Après ces observations un peu générales, j’ai essayé de réfléchir à l’évolution possible des assesseurs à une époque où l’on cherche à associer la société civile à l’oeuvre de justice, à rendre la justice plus accessible, plus proche, plus rapide, et mieux comprise, en un mot plus efficace. Quelles nouvelles fonctions pourrait-on attribuer aux assesseurs des tribunaux pour enfants ?

On ne peut qu’adhérer à la feuille de route donnée aux commissions chargées de réfléchir à la justice du XXIème siècle. Ce qui est aussi une réalité, c’est l’insuffisance des moyens donnés à la justice pour régler un contentieux toujours plus important et plus complexe. Comment trouver d’autres moyens de règlement des litiges à moindre frais ? Pourquoi pas si ces règlements de conflit sont équitables, adaptés et bien acceptés. La justice restaurative est une piste très intéressante et mérite qu’on se lance dans l’expérimentation , éclairés par l’expérience de pays comme le Canada ou le Brésil. L’idée serait de faire appel à des médiateurs qui recevraient une formation spécifique ; les assesseurs seraient des médiateurs au profil intéressant qui cumuleraient pour ceux qui seraient candidat une compétence de médiateur et une compétence de juge non professionnel siégeant au TE.
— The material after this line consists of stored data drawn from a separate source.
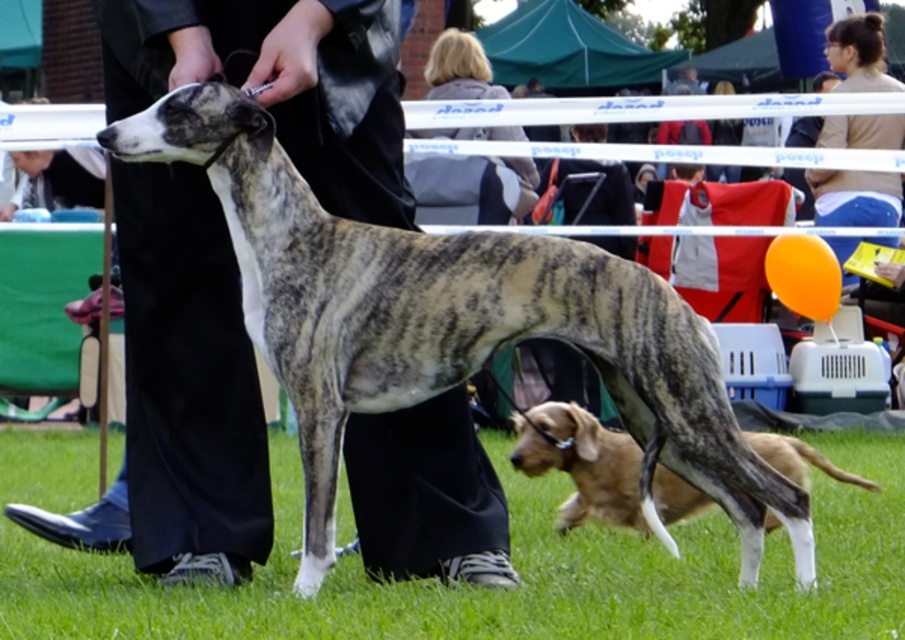
Where is `smooth black pants at center`? smooth black pants at center is located at coordinates (187, 384).

Can you confirm if smooth black pants at center is wider than speckled fur dog at center?

No, smooth black pants at center is not wider than speckled fur dog at center.

Identify the location of smooth black pants at center. The width and height of the screenshot is (905, 640). (187, 384).

Between blonde hair at upper center and brown leather jacket at upper right, which one appears on the left side from the viewer's perspective?

Positioned to the left is blonde hair at upper center.

Is blonde hair at upper center positioned at the back of brown leather jacket at upper right?

No, it is in front of brown leather jacket at upper right.

Where is `blonde hair at upper center`? Image resolution: width=905 pixels, height=640 pixels. blonde hair at upper center is located at coordinates (472, 186).

Where is `blonde hair at upper center`? Image resolution: width=905 pixels, height=640 pixels. blonde hair at upper center is located at coordinates (472, 186).

How far apart are smooth black pants at center and brown fur dog at lower right?

smooth black pants at center and brown fur dog at lower right are 1.89 meters apart.

Between point (174, 483) and point (526, 468), which one is positioned behind?

Positioned behind is point (526, 468).

This screenshot has height=640, width=905. Identify the location of smooth black pants at center. point(187,384).

Image resolution: width=905 pixels, height=640 pixels. What are the coordinates of `smooth black pants at center` in the screenshot? It's located at (187, 384).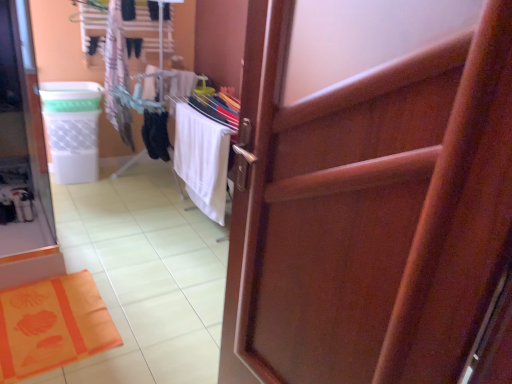
Question: Is white plastic laundry basket at left in front of or behind wooden door at center in the image?

Choices:
 (A) behind
 (B) front

Answer: (A)

Question: From their relative heights in the image, would you say white plastic laundry basket at left is taller or shorter than wooden door at center?

Choices:
 (A) short
 (B) tall

Answer: (A)

Question: Which object is positioned farthest from the wooden door at center?

Choices:
 (A) white cotton towel at upper left
 (B) white fabric beach towel at center
 (C) orange fabric bath mat at lower left
 (D) white plastic laundry basket at left

Answer: (D)

Question: Considering the real-world distances, which object is farthest from the white fabric beach towel at center?

Choices:
 (A) orange fabric bath mat at lower left
 (B) white cotton towel at upper left
 (C) white plastic laundry basket at left
 (D) wooden door at center

Answer: (D)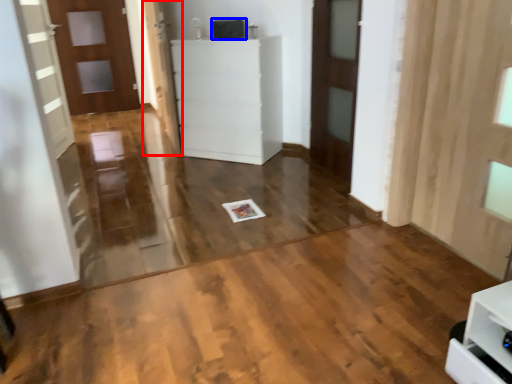
Question: Which point is further to the camera, door (highlighted by a red box) or appliance (highlighted by a blue box)?

Choices:
 (A) door
 (B) appliance

Answer: (B)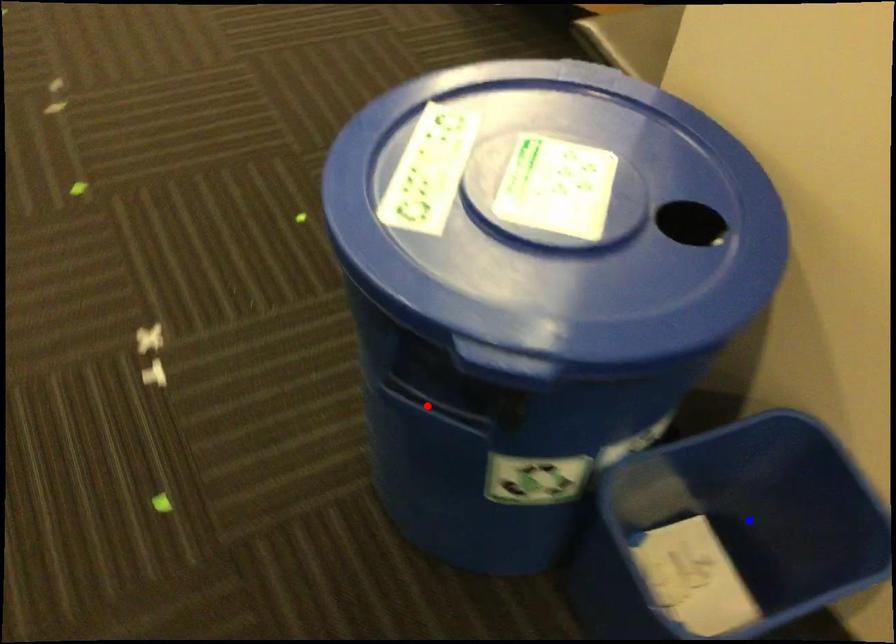
Question: Which of the two points in the image is closer to the camera?

Choices:
 (A) Blue point is closer.
 (B) Red point is closer.

Answer: (B)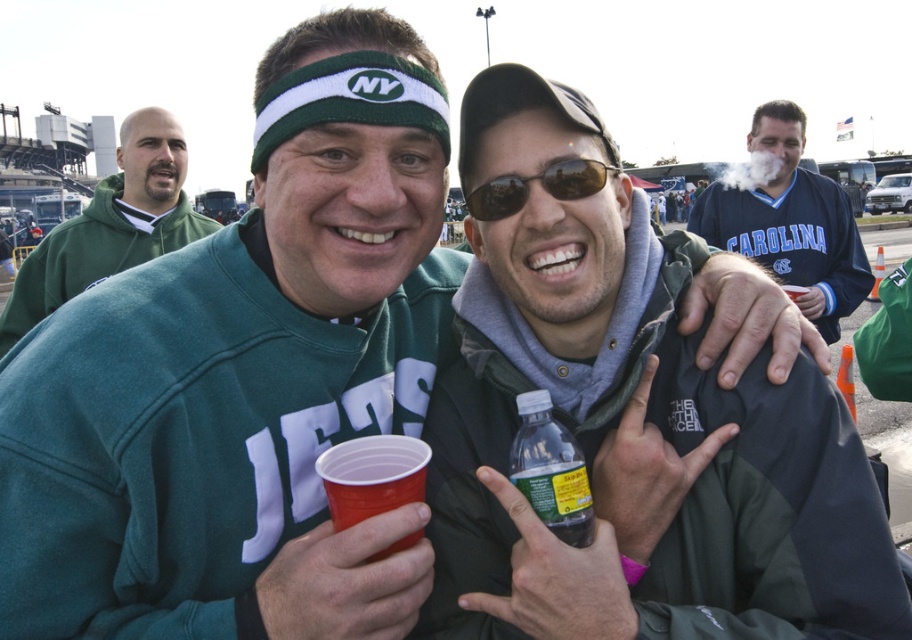
You are at a sports event and want to place both the translucent plastic bottle at center and the sunglasses at center into a small cup holder. Based on their sizes, which one is more likely to fit?

The sunglasses at center are narrower than the translucent plastic bottle at center, so the sunglasses at center are more likely to fit into the small cup holder.

What is the position of the blue jersey at upper right in the image?

The blue jersey at upper right is located at point (790, 221).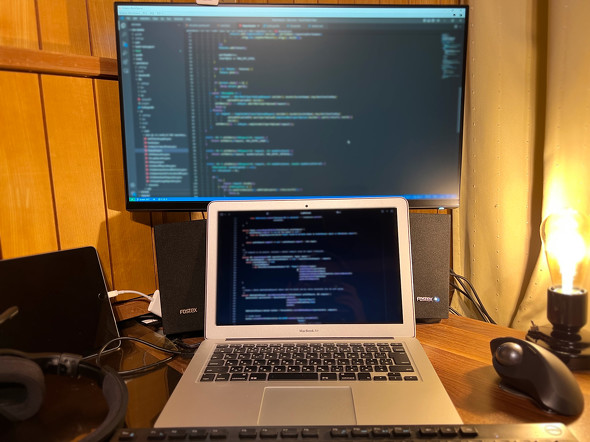
At what (x,y) coordinates should I click in order to perform the action: click on speakers. Please return your answer as a coordinate pair (x, y). Looking at the image, I should click on (430, 261), (191, 254).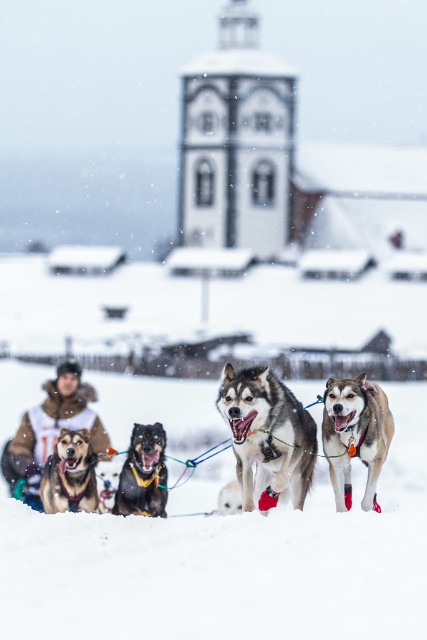
In the dog sled race scene, you see the white fluffy snow at center and the light brown fur at center. Which object takes up more space in the image?

The white fluffy snow at center has a larger size compared to light brown fur at center, so it takes up more space in the image.

You are a participant in the dog sled race and need to navigate to the snow at the specified coordinate. Can you reach the white fluffy snow at center located at point [231,563] without encountering any obstacles?

The white fluffy snow at center is located at point [231,563], so yes, you can reach it as there are no obstacles mentioned in the scene description.

Based on the photo, you are a photographer trying to capture the black fur dog at center and the white fluffy snow at center in the same frame. Based on their positions, which object is closer to the camera?

The white fluffy snow at center is closer to the camera because it is positioned in front of the black fur dog at center.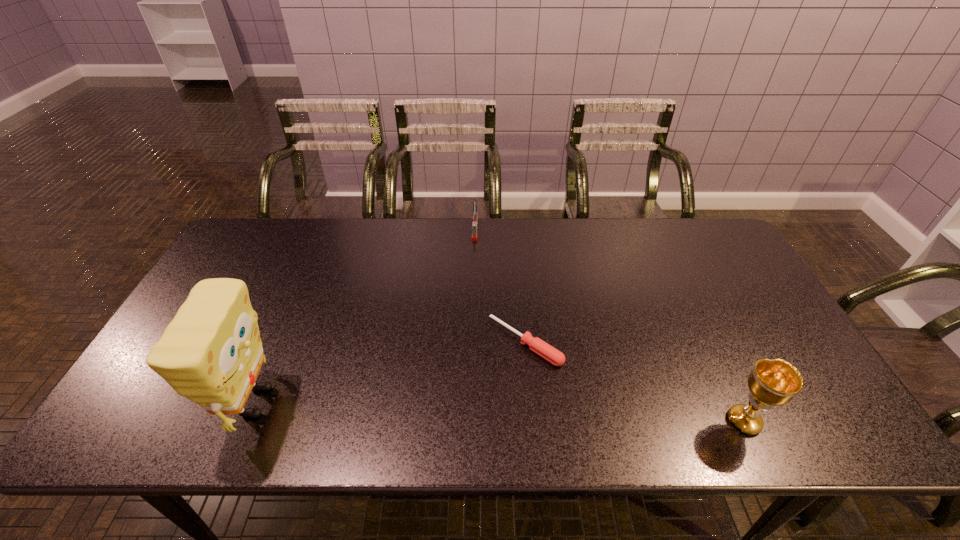
Where is `the leftmost object`? This screenshot has height=540, width=960. the leftmost object is located at coordinates (211, 353).

Where is `the tallest object`? the tallest object is located at coordinates (211, 353).

The width and height of the screenshot is (960, 540). I want to click on chalice, so click(x=775, y=382).

Find the location of a particular element. This screenshot has width=960, height=540. the third shortest object is located at coordinates (775, 382).

The image size is (960, 540). Find the location of `the farthest object`. the farthest object is located at coordinates (475, 214).

Where is `stapler`? stapler is located at coordinates (x=475, y=214).

Identify the location of the shortest object. This screenshot has width=960, height=540. (543, 349).

The width and height of the screenshot is (960, 540). Find the location of `the second object from right to left`. the second object from right to left is located at coordinates click(x=543, y=349).

The height and width of the screenshot is (540, 960). What are the coordinates of `free space located 0.200m on the face of the leftmost object` in the screenshot? It's located at (367, 402).

Find the location of `vacant region located on the back of the rightmost object`. vacant region located on the back of the rightmost object is located at coordinates (692, 313).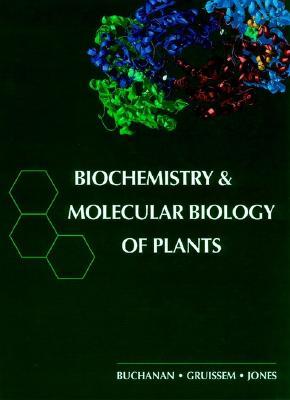
I want to click on dark blue and black abstract artwork, so click(170, 29).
Une autre piste est le contentieux qui pourrait ne plus relever de la justice pénale mais des communes. Les assesseurs seraient ils favorables à une intervention aux côtés du maire ou son représentant ?

Je discutais dernièrement de cette question à notre réunion de bureau au sein de l’AFMJF. Certains collègues déploraient que trop d’assesseurs soient encore bien isolés, ne connaissant pas manifestement votre association. D’autres suggéraient que des réunions soient organisées au sein du tribunal pour enfants pour faire se rencontrer les juges des enfants, les assesseurs sur un ordre du jour pensé collégialement, que les assesseurs intéressés puissent visiter par exemple le quartier des mineurs,un CEF, un CER, rencontrer le responsable des avocats de mineurs, rencontrer les éducateurs de l’UEAT, du STEMO … et que des liens plus étroits puissent se construire pour que les assesseurs investissent pleinement leur fonction et ne soient pas taisants au cours des audiences. Cette fonction d’assesseur n’est pas toujours facile et dépend aussi de la personnalité du président. Nous même pouvons témoigner de la richesse que peuvent avoir des délibérés ou au contraire de la tyranie que peut exercer un collègue ou plus simplement de l’ennui d’une audience où l’on reste globalement passif. Donc, je ne peux qu’encourager les collègues et les assesseurs à penser le fonctionnement de la juridiction des mineurs de façon plus concertée pour permettre un fonctionnement le plus satisfaisant t possible des TE. Nos deux associations pourraient d’ailleurs penser ensemble une dynamique originale dans les régions ou les juridictions à laquelle pourrait être associés les avocats spécialisés pour enfants.

Je vous propose de nous revoir très vite non pas collectivement hélas, beaucoup d’entre vous viennent de bien loin mais avec votre président ou votre bureau.

Je vous remercie de votre attention et du travail de qualité que vous réalisez pour la justice des mineurs.